My mother was becoming ill from years of chain smoking. This included in front of me as a young child, contributing to recurrent colds, flu, ear infections, and bullying in school because my clothes stynk like cig smoke.

She was from the WWII generation, born in 1920s.
Panicked, she called me home from what was going to be an experience teaching English in eastern Europe.

My 30th birthday should have been a celebration. Instead, my mother _demanded_ that I "get back into Entomology and stick with it."

I did just that.
Despite various Caregiving-related interruptions, I worked in my former lab.

After my mother passed away, I returned to a neglected, filthy workspace on 25 March 1994.

It was my last day employed in Entomology.
From that date through the 1990s and 2000s, I was suffused with anger at how I, a woman in science and a former Elder Caregiver, had been treated in the field of my training, the very field that my mother _demanded_ I "get back and srick with."

I was estranged from my family.
Many years later, Dr. Karen Walker published a study that vindicated my experience and alienation from Entomology.

academic.oup.com/aesa/article-a…
I am still somewhat isolated from my fairly small family. They don't understand the struggle I went through in my career related to Elder Caregiving.
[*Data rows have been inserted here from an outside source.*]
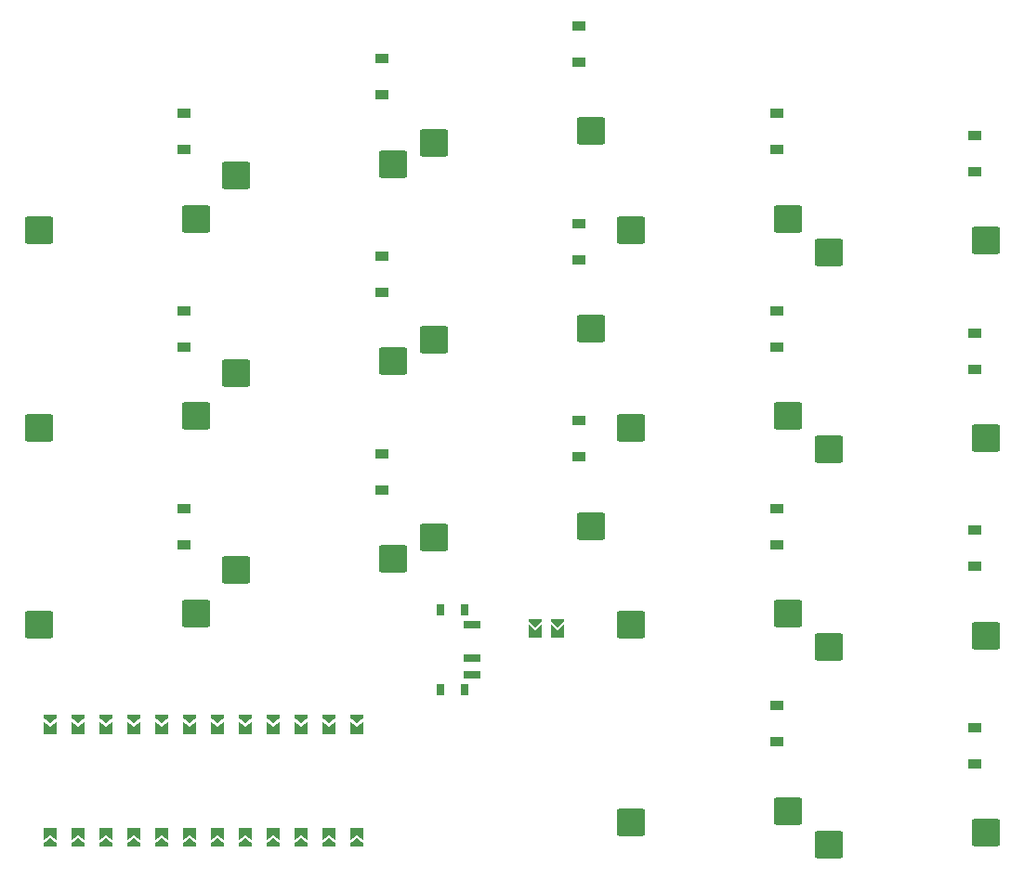
<source format=gbr>
%TF.GenerationSoftware,KiCad,Pcbnew,8.0.4*%
%TF.CreationDate,2024-08-16T23:13:08+08:00*%
%TF.ProjectId,board,626f6172-642e-46b6-9963-61645f706362,v1.0.0*%
%TF.SameCoordinates,Original*%
%TF.FileFunction,Paste,Top*%
%TF.FilePolarity,Positive*%
%FSLAX46Y46*%
G04 Gerber Fmt 4.6, Leading zero omitted, Abs format (unit mm)*
G04 Created by KiCad (PCBNEW 8.0.4) date 2024-08-16 23:13:08*
%MOMM*%
%LPD*%
G01*
G04 APERTURE LIST*
G04 Aperture macros list*
%AMRoundRect*
0 Rectangle with rounded corners*
0 $1 Rounding radius*
0 $2 $3 $4 $5 $6 $7 $8 $9 X,Y pos of 4 corners*
0 Add a 4 corners polygon primitive as box body*
4,1,4,$2,$3,$4,$5,$6,$7,$8,$9,$2,$3,0*
0 Add four circle primitives for the rounded corners*
1,1,$1+$1,$2,$3*
1,1,$1+$1,$4,$5*
1,1,$1+$1,$6,$7*
1,1,$1+$1,$8,$9*
0 Add four rect primitives between the rounded corners*
20,1,$1+$1,$2,$3,$4,$5,0*
20,1,$1+$1,$4,$5,$6,$7,0*
20,1,$1+$1,$6,$7,$8,$9,0*
20,1,$1+$1,$8,$9,$2,$3,0*%
%AMFreePoly0*
4,1,6,0.250000,0.000000,-0.250000,-0.625000,-0.500000,-0.625000,-0.500000,0.625000,-0.250000,0.625000,0.250000,0.000000,0.250000,0.000000,$1*%
%AMFreePoly1*
4,1,6,0.500000,-0.625000,-0.650000,-0.625000,-0.150000,0.000000,-0.650000,0.625000,0.500000,0.625000,0.500000,-0.625000,0.500000,-0.625000,$1*%
%AMFreePoly2*
4,1,6,0.600000,-1.000000,0.000000,-0.400000,-0.600000,-1.000000,-0.600000,0.250000,0.600000,0.250000,0.600000,-1.000000,0.600000,-1.000000,$1*%
%AMFreePoly3*
4,1,6,0.600000,-0.200000,0.600000,-0.400000,-0.600000,-0.400000,-0.600000,-0.200000,0.000000,0.400000,0.600000,-0.200000,0.600000,-0.200000,$1*%
G04 Aperture macros list end*
%ADD10R,0.800000X1.000000*%
%ADD11R,1.500000X0.700000*%
%ADD12FreePoly0,270.000000*%
%ADD13FreePoly0,90.000000*%
%ADD14FreePoly1,270.000000*%
%ADD15FreePoly1,90.000000*%
%ADD16FreePoly2,180.000000*%
%ADD17FreePoly3,180.000000*%
%ADD18R,1.200000X0.900000*%
%ADD19RoundRect,0.250000X-1.050000X-1.000000X1.050000X-1.000000X1.050000X1.000000X-1.050000X1.000000X0*%
G04 APERTURE END LIST*
D10*
%TO.C,PWR1*%
X207585000Y-168650000D03*
X207585000Y-161350000D03*
X205375000Y-168650000D03*
X205375000Y-161350000D03*
D11*
X208235000Y-162750000D03*
X208235000Y-165750000D03*
X208235000Y-167250000D03*
%TD*%
D12*
%TO.C,MCU1*%
X169800000Y-171450000D03*
X172340000Y-171450000D03*
X174880000Y-171450000D03*
X177420000Y-171450000D03*
X179960000Y-171450000D03*
X182500000Y-171450000D03*
X185040000Y-171450000D03*
X187580000Y-171450000D03*
X190120000Y-171450000D03*
X192660000Y-171450000D03*
X195200000Y-171450000D03*
X197740000Y-171450000D03*
D13*
X197740000Y-182450000D03*
X195200000Y-182450000D03*
X192660000Y-182450000D03*
X190120000Y-182450000D03*
X187580000Y-182450000D03*
X185040000Y-182450000D03*
X182500000Y-182450000D03*
X179960000Y-182450000D03*
X177420000Y-182450000D03*
X174880000Y-182450000D03*
X172340000Y-182450000D03*
X169800000Y-182450000D03*
D14*
X169800000Y-172175000D03*
X172340000Y-172175000D03*
X174880000Y-172175000D03*
X177420000Y-172175000D03*
X179960000Y-172175000D03*
X182500000Y-172175000D03*
X185040000Y-172175000D03*
X187580000Y-172175000D03*
X190120000Y-172175000D03*
X192660000Y-172175000D03*
X195200000Y-172175000D03*
X197740000Y-172175000D03*
D15*
X197740000Y-181725000D03*
X195200000Y-181725000D03*
X192660000Y-181725000D03*
X190120000Y-181725000D03*
X187580000Y-181725000D03*
X185040000Y-181725000D03*
X182500000Y-181725000D03*
X179960000Y-181725000D03*
X177420000Y-181725000D03*
X174880000Y-181725000D03*
X172340000Y-181725000D03*
X169800000Y-181725000D03*
%TD*%
D16*
%TO.C,JST1*%
X214000000Y-163666000D03*
X216000000Y-163666000D03*
D17*
X214000000Y-162650000D03*
X216000000Y-162650000D03*
%TD*%
D18*
%TO.C,D8*%
X218000000Y-129400000D03*
X218000000Y-126100000D03*
%TD*%
%TO.C,D13*%
X236000000Y-119400000D03*
X236000000Y-116100000D03*
%TD*%
D19*
%TO.C,S12*%
X237050000Y-143700000D03*
X222750000Y-144750000D03*
%TD*%
%TO.C,S14*%
X255050000Y-181700000D03*
X240750000Y-182750000D03*
%TD*%
%TO.C,S15*%
X255050000Y-163700000D03*
X240750000Y-164750000D03*
%TD*%
D18*
%TO.C,D16*%
X254000000Y-139400000D03*
X254000000Y-136100000D03*
%TD*%
D19*
%TO.C,S8*%
X219050000Y-135700000D03*
X204750000Y-136750000D03*
%TD*%
%TO.C,S17*%
X255050000Y-127700000D03*
X240750000Y-128750000D03*
%TD*%
D18*
%TO.C,D11*%
X236000000Y-155400000D03*
X236000000Y-152100000D03*
%TD*%
D19*
%TO.C,S5*%
X201050000Y-138700000D03*
X186750000Y-139750000D03*
%TD*%
%TO.C,S9*%
X219050000Y-117700000D03*
X204750000Y-118750000D03*
%TD*%
D18*
%TO.C,D12*%
X236000000Y-137400000D03*
X236000000Y-134100000D03*
%TD*%
%TO.C,D2*%
X182000000Y-137400000D03*
X182000000Y-134100000D03*
%TD*%
%TO.C,D7*%
X218000000Y-147400000D03*
X218000000Y-144100000D03*
%TD*%
D19*
%TO.C,S3*%
X183050000Y-125700000D03*
X168750000Y-126750000D03*
%TD*%
D18*
%TO.C,D17*%
X254000000Y-121400000D03*
X254000000Y-118100000D03*
%TD*%
%TO.C,D4*%
X200000000Y-150400000D03*
X200000000Y-147100000D03*
%TD*%
%TO.C,D1*%
X182000000Y-155400000D03*
X182000000Y-152100000D03*
%TD*%
%TO.C,D9*%
X218000000Y-111400000D03*
X218000000Y-108100000D03*
%TD*%
D19*
%TO.C,S2*%
X183050000Y-143700000D03*
X168750000Y-144750000D03*
%TD*%
D18*
%TO.C,D3*%
X182000000Y-119400000D03*
X182000000Y-116100000D03*
%TD*%
%TO.C,D6*%
X200000000Y-114400000D03*
X200000000Y-111100000D03*
%TD*%
D19*
%TO.C,S13*%
X237050000Y-125700000D03*
X222750000Y-126750000D03*
%TD*%
D18*
%TO.C,D10*%
X236000000Y-173400000D03*
X236000000Y-170100000D03*
%TD*%
D19*
%TO.C,S10*%
X237050000Y-179700000D03*
X222750000Y-180750000D03*
%TD*%
%TO.C,S11*%
X237050000Y-161700000D03*
X222750000Y-162750000D03*
%TD*%
%TO.C,S16*%
X255050000Y-145700000D03*
X240750000Y-146750000D03*
%TD*%
%TO.C,S4*%
X201050000Y-156700000D03*
X186750000Y-157750000D03*
%TD*%
D18*
%TO.C,D14*%
X254000000Y-175400000D03*
X254000000Y-172100000D03*
%TD*%
D19*
%TO.C,S7*%
X219050000Y-153700000D03*
X204750000Y-154750000D03*
%TD*%
D18*
%TO.C,D15*%
X254000000Y-157400000D03*
X254000000Y-154100000D03*
%TD*%
D19*
%TO.C,S6*%
X201050000Y-120700000D03*
X186750000Y-121750000D03*
%TD*%
D18*
%TO.C,D5*%
X200000000Y-132400000D03*
X200000000Y-129100000D03*
%TD*%
D19*
%TO.C,S1*%
X183050000Y-161700000D03*
X168750000Y-162750000D03*
%TD*%
M02*

</source>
They aren't all right-wing, either. Some younger members are on the Left.
In all of this, I NEVER:

*Took out a student loan.
*Applied or received any sort of what was called "welfare" or benefits. I did not have kids and did not qualify.
*Attempted to claim disability.
I was underemployed for many years. My savings aren't where they need to be.

To conclude, I resent young people who expect a mythical beneficent government to pay off their student loans.

I resent young people who don't play the game in weed-out classes.
I currently live abroad.

There is a type of ignorance exhibited by some older, uneducated people in lower-income places. They provide terrible levels of service at their stores or whatever based on the lack of services when they were young.

I'm different. I am educated.
Young people in college + in graduate programs need to take personal responsibility the way I did.

*Wait to have kids. Commit to your career first.

*Don't take out student loans. Look for a program with an assistantship.

After that, realize that there are NO GUARANTEES.
Realize that life is competitive.

Realize that the world doesn't owe you anything.